No idea what happened to him or the cause, but he was still breathing at Machynleth as the Paramedics took over and I got off.

Wednesday, March 16, 2011

Dyfed Powys Police and Twitter

I had my Council Tax bill this week. Given they way they conduct business, I don't think Trefuerig Community Council should get even 30 pence of the 26.30 I am going to have to write a cheque for (unless they have changed the way they treat community members in the last 9 months).

Dyfed Powys Police Authority get 272.13. At one level, why I have to pay it puzzles me as I don't plan to commit any crime so I am not clear why I need to pay for the police, but it seems close to a reasonable figure and worth it to have P.C. Hefin Jones as our local bobby alone. I am less sure about some of this money being used for someone to sit behind a Twitter account and tweet, as they did in December, that I should take care as there is snow on the road. Good use of the council tax payers money? I can't see it. Most of the Tweets are retweets which means someone is spending a lot of time reading other web sites, am I also paying for that?

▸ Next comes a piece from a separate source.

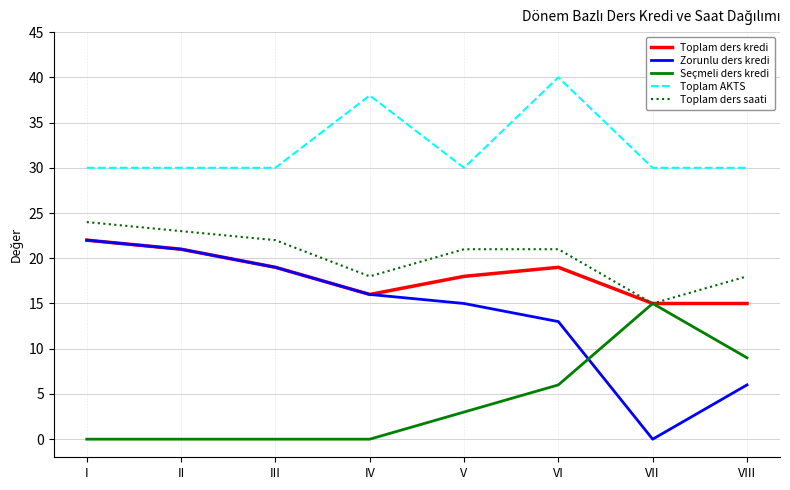

At which label does Zorunlu ders kredi reach its peak?

I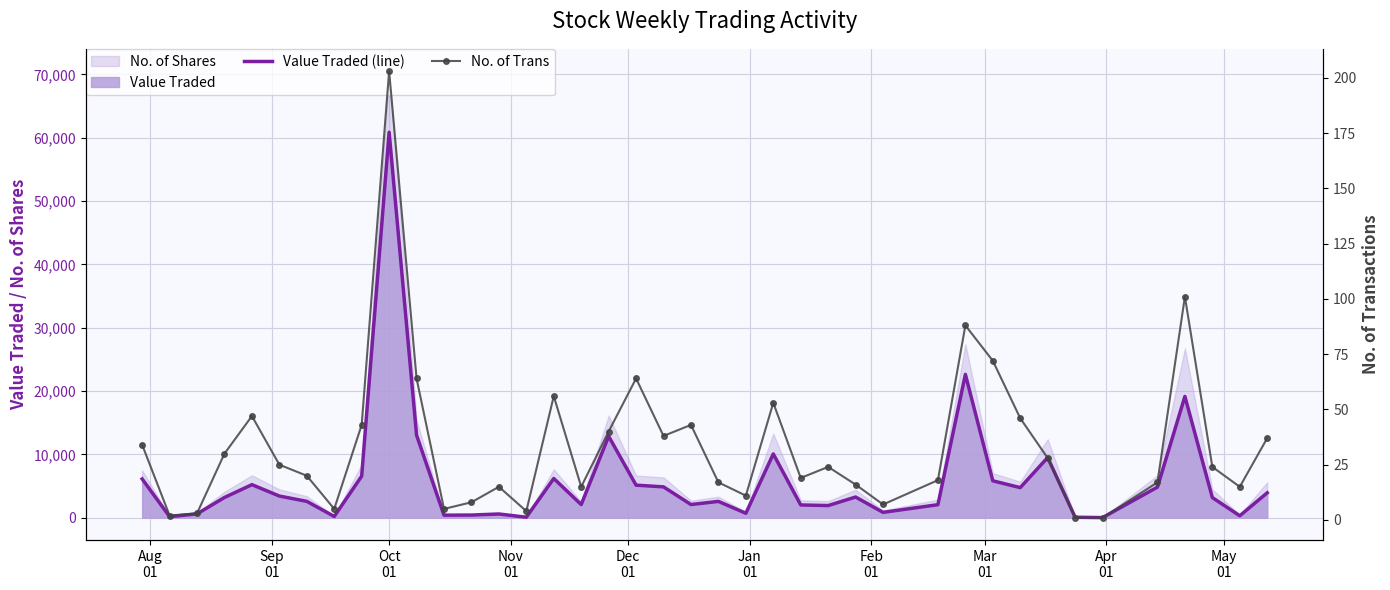

What is the difference between the maximum and minimum values in the No. of Trans series?

202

Anyway, I don't get it and the xray99 site should be investigated as wasting public money and police time.

Tuesday, March 15, 2011

Food security : framing the real problem

An interesting article in the Economist special report on food security a week or 2 ago. One of the inset boxes contained a short article about food waste at various levels. The developed world waste about 50% of the food produced and the developing world about 20%.

Making agriculture more efficient would be trying to solve the wrong problem. Are vested interests at work to promote the culture of increased production as the only path or is it seen as too hard to change the culture of what and how were eat to cut waste.

I tried to come up with a bias that might explain some of this, but decided I did not know enough about the subject area. Maybe that is a bias in itself?

Tuesday, March 8, 2011

BCS talk : Lessons from America - Obama's Healthcare IT Programme

I attended this lecture last night at the BCS mid Wales meeting. Its was quite depressing really regarding the extent to which WAG gave failed to grasp the IT nettle, Edwina Heart was the best out of touch quote. I think this was recorded and if you are intested in Healthcare IT, it would be well worth the hour to watch.

Lessons from America - Obama's Healthcare IT Programme

Date: Monday 7 March 2011, 6.00pm - 8.00pm. The talk will start at 6.00pm and tea/coffee will be available from 5.30pm.
Venue: Computer Science Department, Aberystwyth University. We expect to be able to offer a live broadcast of this event via the internet. Details to follow when this is confirmed.
Speaker: Tom Brooks

The UK has a poor record of implementing major national IT programmes especially in the public sector. For some 20 years, various Audit Office and Parliamentary reports have been produced to describe the “failures” and some of the reasons for them. Few lessons appear to have been learnt bringing into question on the world stage the competence of IT professionals in the UK.

This presentation compares elements of the NHS IT programmes in England and Wales with the Obama healthcare IT initiative in the USA. It identifies principles that could be deployed, with advantage, in the UK.

Tom Brooks, a committee member of the BCS Mid Wales branch, has worked on national IT programmes in several parts of the world. He has supported the National Audit Office and the Audit Commission and given evidence to several Parliamentary Select Committees. In 1995, he was seconded to the Department of Health to lead the successful ‘new NHS number’ programme forEngland and Wales. He worked for 7 years for a leading US advanced systems supplier and still makes regular study tours to the USA.